REQUIRED WORK:
Copy out every line holding the string "Chapter" from the records below.

DATA:
= Beginning of Section =

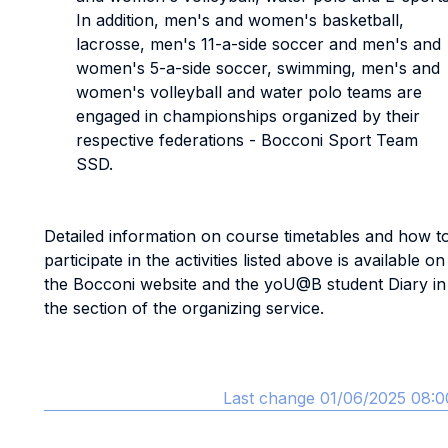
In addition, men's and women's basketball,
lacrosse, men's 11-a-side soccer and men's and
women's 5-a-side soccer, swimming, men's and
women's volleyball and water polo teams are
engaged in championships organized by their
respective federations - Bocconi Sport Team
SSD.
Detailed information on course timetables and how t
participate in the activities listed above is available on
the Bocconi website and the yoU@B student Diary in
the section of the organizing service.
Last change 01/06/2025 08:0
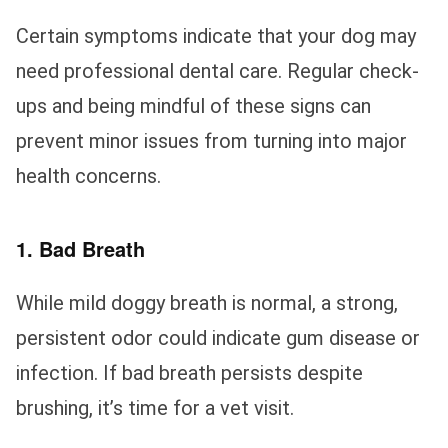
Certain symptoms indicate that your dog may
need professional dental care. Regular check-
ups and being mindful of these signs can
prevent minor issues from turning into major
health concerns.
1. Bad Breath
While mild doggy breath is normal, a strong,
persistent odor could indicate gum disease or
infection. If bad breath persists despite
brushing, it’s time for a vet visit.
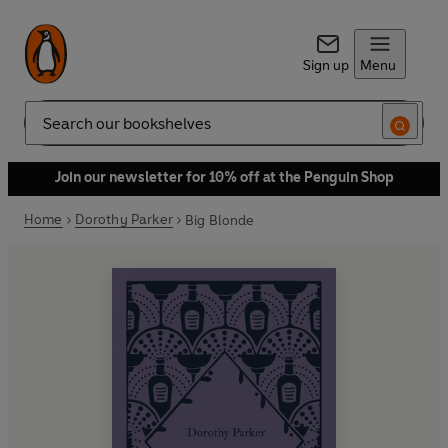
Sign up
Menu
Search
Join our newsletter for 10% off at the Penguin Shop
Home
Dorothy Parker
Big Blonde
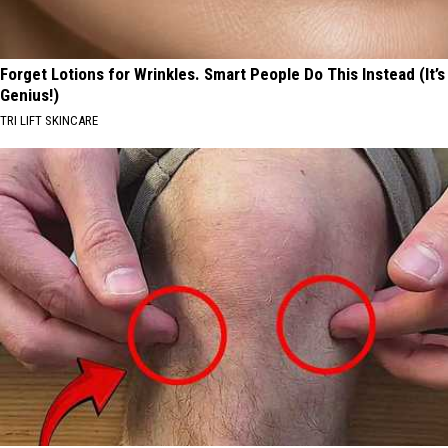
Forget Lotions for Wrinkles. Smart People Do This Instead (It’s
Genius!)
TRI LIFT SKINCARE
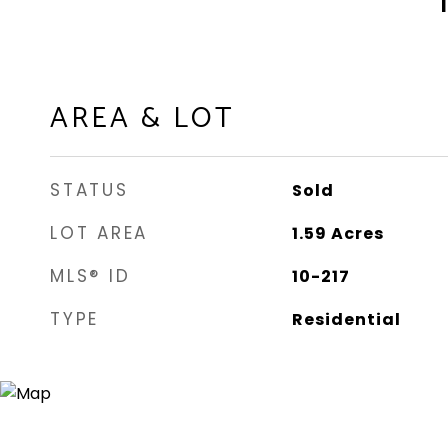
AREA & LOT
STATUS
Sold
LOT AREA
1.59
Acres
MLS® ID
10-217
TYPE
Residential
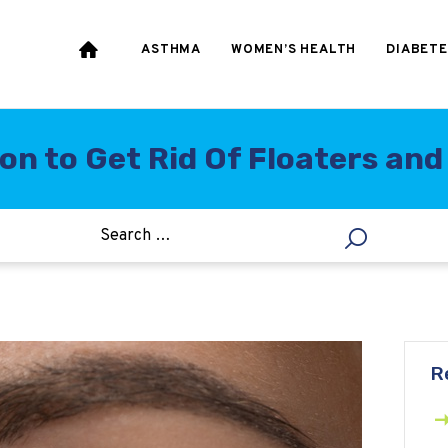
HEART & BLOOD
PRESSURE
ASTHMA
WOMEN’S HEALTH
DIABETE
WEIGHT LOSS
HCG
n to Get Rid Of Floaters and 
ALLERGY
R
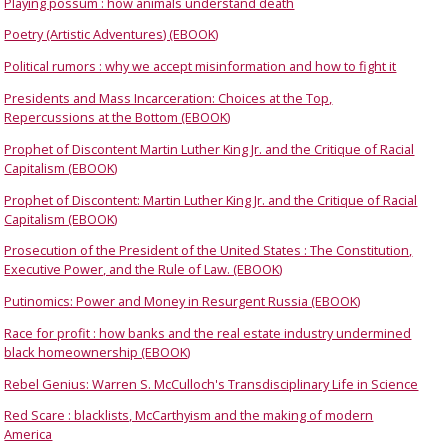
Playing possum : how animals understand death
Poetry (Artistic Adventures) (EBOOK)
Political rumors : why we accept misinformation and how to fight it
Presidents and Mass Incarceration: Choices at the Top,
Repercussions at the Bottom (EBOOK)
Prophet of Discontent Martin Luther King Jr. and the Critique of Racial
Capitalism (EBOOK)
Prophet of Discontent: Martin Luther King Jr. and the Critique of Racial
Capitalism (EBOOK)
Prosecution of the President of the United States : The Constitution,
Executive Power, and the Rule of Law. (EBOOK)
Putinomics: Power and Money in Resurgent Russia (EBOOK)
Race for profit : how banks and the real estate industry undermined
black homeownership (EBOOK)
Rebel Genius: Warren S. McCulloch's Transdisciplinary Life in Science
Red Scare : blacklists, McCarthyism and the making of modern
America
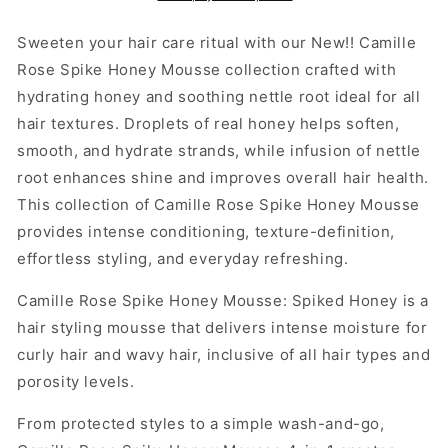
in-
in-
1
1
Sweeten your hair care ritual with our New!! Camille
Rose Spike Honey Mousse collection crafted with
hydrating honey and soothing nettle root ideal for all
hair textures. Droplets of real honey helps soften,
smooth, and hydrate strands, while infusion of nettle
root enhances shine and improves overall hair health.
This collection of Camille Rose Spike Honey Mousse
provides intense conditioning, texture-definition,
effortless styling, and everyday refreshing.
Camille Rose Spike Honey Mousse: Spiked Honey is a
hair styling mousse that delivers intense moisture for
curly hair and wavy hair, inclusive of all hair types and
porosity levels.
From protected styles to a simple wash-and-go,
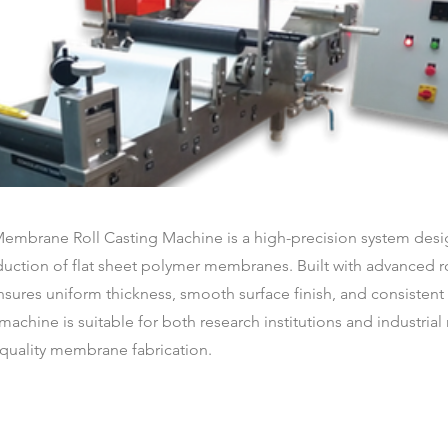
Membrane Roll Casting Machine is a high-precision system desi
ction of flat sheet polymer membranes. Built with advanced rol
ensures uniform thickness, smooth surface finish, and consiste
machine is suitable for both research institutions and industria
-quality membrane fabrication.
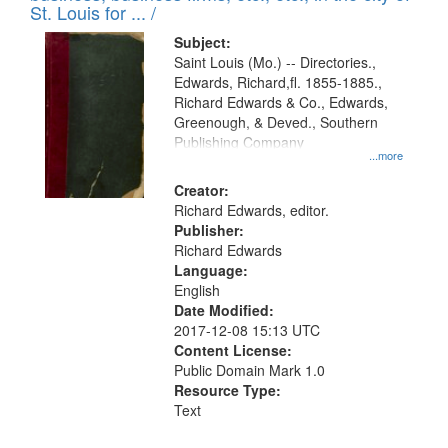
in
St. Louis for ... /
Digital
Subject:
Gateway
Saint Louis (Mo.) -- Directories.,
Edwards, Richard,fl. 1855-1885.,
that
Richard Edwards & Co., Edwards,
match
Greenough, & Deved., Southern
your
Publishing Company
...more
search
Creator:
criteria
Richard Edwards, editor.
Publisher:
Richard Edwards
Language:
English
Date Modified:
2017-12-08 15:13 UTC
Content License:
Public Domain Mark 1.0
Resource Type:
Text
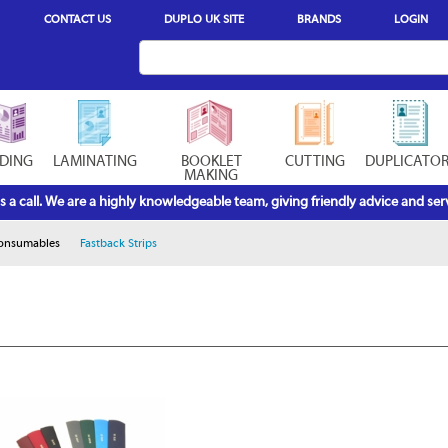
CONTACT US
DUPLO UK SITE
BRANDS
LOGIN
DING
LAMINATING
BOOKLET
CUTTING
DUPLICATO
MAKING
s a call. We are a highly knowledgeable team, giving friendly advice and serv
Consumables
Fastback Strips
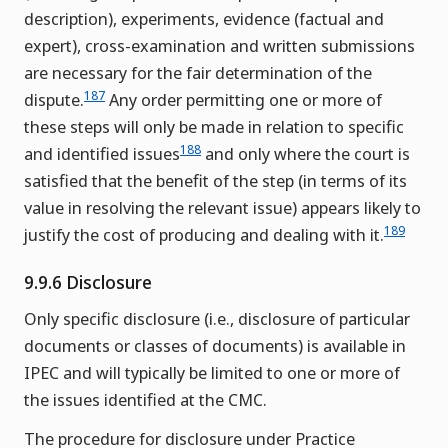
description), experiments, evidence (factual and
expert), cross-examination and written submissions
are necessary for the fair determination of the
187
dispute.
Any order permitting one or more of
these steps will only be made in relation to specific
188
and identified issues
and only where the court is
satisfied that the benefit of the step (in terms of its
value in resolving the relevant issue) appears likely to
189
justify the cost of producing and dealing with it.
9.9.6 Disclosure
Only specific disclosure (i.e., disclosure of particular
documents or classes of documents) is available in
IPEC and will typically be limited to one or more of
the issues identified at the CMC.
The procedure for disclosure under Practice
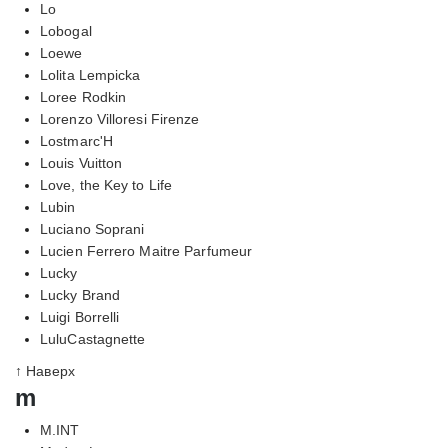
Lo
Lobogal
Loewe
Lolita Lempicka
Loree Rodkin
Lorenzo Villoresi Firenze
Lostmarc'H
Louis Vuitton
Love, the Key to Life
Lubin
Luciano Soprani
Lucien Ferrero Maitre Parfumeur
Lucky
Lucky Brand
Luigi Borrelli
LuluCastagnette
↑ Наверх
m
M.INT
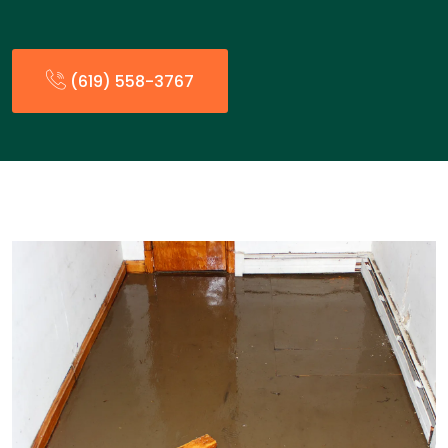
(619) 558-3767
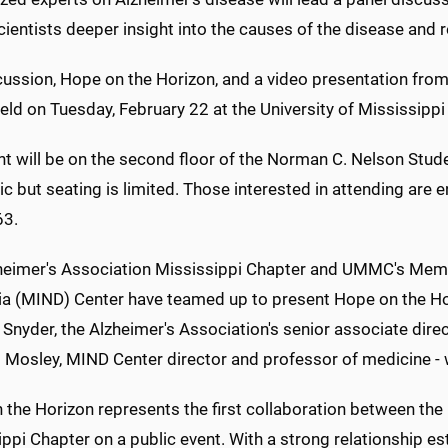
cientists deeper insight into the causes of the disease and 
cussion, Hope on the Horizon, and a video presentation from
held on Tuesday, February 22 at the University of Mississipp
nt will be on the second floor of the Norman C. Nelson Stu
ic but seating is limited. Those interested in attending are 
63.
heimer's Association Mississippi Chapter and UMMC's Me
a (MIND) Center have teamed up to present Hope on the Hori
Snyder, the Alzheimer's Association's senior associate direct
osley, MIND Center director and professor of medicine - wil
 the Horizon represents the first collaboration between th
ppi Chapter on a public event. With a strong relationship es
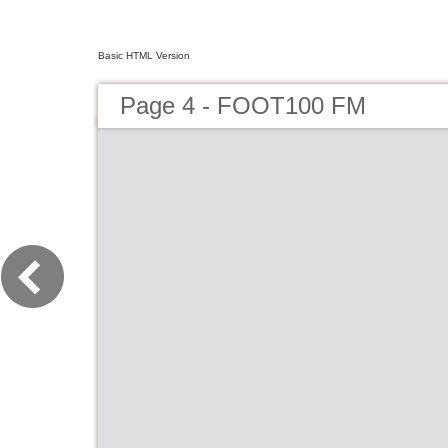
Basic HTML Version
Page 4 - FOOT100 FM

= End of Section =

ANSWER SECTION:
heimer's Association Mississippi Chapter and UMMC's Me
ppi Chapter on a public event. With a strong relationship es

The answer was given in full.